Obstacles to developing alternative energy sources for the EU are complicated by the fact that there are limited choices for alternative sources of gas. Norway and Algeria have limited resources and have no plans for increasing their exports. Qatar has more resources, but it is oriented toward China and other Asian markets.
Iran, which could potentially saturate the gas market, remains on the U.S. blacklist for investments. This prevents any European major energy company from developing Iran's vast gas resources. (Gazprom has expressed interest in joint projects, but it lacks capacity and expertise to change the landscape in any serious fashion.)
As for the much-debated Caspian alternatives, Russia has booked a significant portion of Turkmenistan's gas production and China has invested in the country's new gas projects for its own uses. Without Western investment in developing Iranian gas resources and with most of Turkmenistan's gas going to Russia and China, the Nabucco project, intended to transport Caspian gas to Europe via Turkey, makes little sense.
Moscow could be overconfident when it believes that Gazprom's dominance on the European market is unshakable, but the halt of deliveries has revealed a fundamental asymmetry in the long-existing interdependency. Many EU member states are very vulnerable to interruptions in gas flow, while Russia has reserves to compensate for delays in money flow. This position of strength established in the gas skirmish with Ukraine makes it possible for Gazprom to plan for the next battle -- challenging the EU over gas prices. The current formula for calculating gas prices on the basis of oil prices was established back in the 1980s, and Gazprom could insist on revising it. This behemoth of a company cannot exist on such a thin diet, so Putin needs to convince Germany and every other European consumer that the era of cheap gas is indeed over.
The EU has lost three years contemplating unfeasible propositions, ranging from the Nabucco pipeline project to wind farms across Europe. Nonetheless, there are still two plans on which it could move reasonably fast: constructing new storage facilities that would contain gas reserves for three or four months and building connections between isolated distribution systems in order to create an all-European gas network. That would not automatically strengthen the liberalization of the gas market, about which such national champions as Gaz de France or E.ON remain less than enthusiastic, but it would deny Gazprom the ability to put painful pressure on particular targets.

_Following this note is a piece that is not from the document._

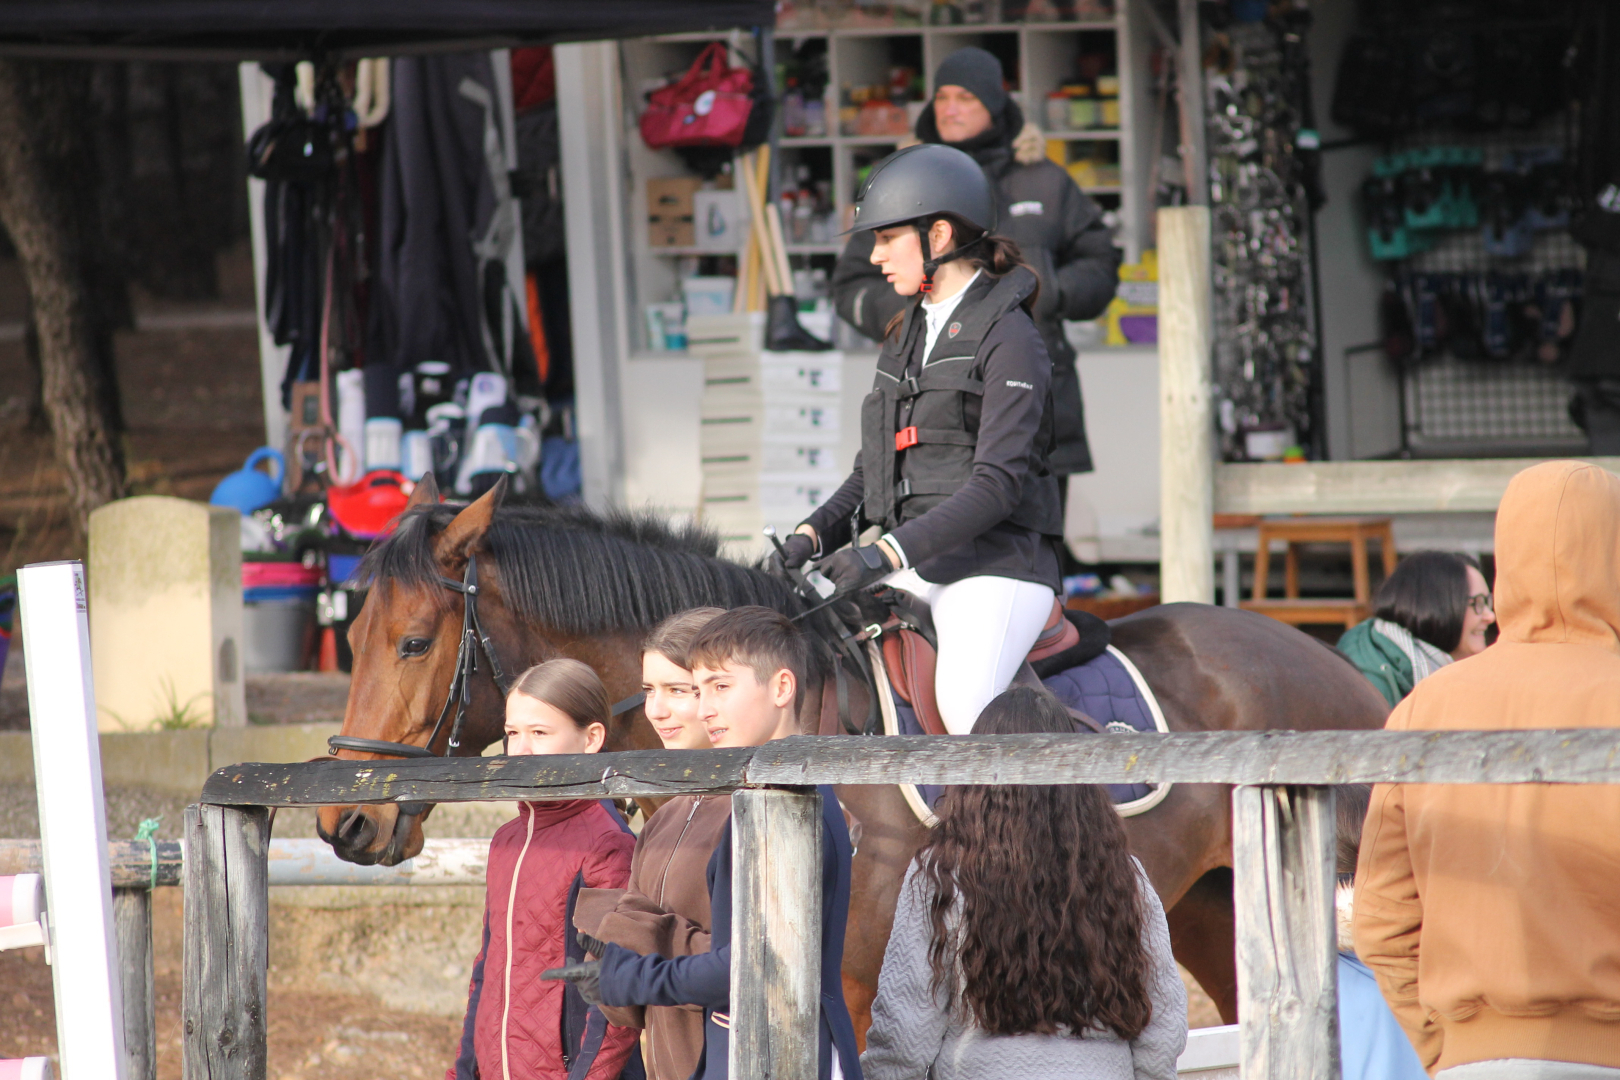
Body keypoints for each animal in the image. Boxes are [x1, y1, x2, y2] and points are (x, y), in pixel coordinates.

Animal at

Putin radiates confidence that Russia is set to win this round of gas confrontation, but despite his self-proclaimed pragmatism he has neglected the importance of trust, respect and partnership. No price can be put on these values as you can with a thousand cubic meters of gas. It is up to the EU quiet bureaucrats, overworked commissioners and rotating presidents to make sure that Putin cannot get away with setting his own rules.
Pavel Baev is research professor at the International Peace Research Institute in Oslo.